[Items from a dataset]
•••

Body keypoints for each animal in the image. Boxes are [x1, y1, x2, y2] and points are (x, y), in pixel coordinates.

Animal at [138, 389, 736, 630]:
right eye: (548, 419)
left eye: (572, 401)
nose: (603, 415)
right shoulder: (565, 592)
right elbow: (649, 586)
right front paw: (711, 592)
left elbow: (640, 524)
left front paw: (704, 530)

•••

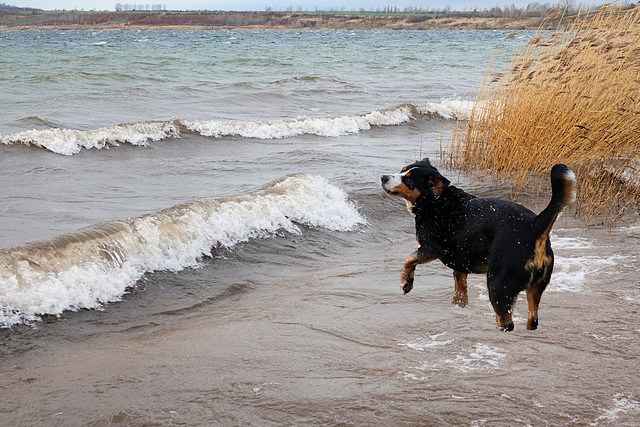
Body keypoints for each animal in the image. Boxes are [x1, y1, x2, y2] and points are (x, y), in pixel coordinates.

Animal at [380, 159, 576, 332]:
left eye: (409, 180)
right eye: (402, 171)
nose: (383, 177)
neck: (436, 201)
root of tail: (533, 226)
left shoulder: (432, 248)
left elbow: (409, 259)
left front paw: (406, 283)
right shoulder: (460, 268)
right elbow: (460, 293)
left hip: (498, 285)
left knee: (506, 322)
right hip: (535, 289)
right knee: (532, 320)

•••

(WHAT IS BEING ASKED): When the line with "left eye: (409, 180)" is reached in the data above, start copying there, and copy each line exactly until the line with "right knee: (532, 320)" has been copied; copy nothing else.

(THE COMPLETED TASK):
left eye: (409, 180)
right eye: (402, 171)
nose: (383, 177)
neck: (436, 201)
root of tail: (533, 226)
left shoulder: (432, 248)
left elbow: (409, 259)
left front paw: (406, 283)
right shoulder: (460, 268)
right elbow: (460, 293)
left hip: (498, 285)
left knee: (506, 322)
right hip: (535, 289)
right knee: (532, 320)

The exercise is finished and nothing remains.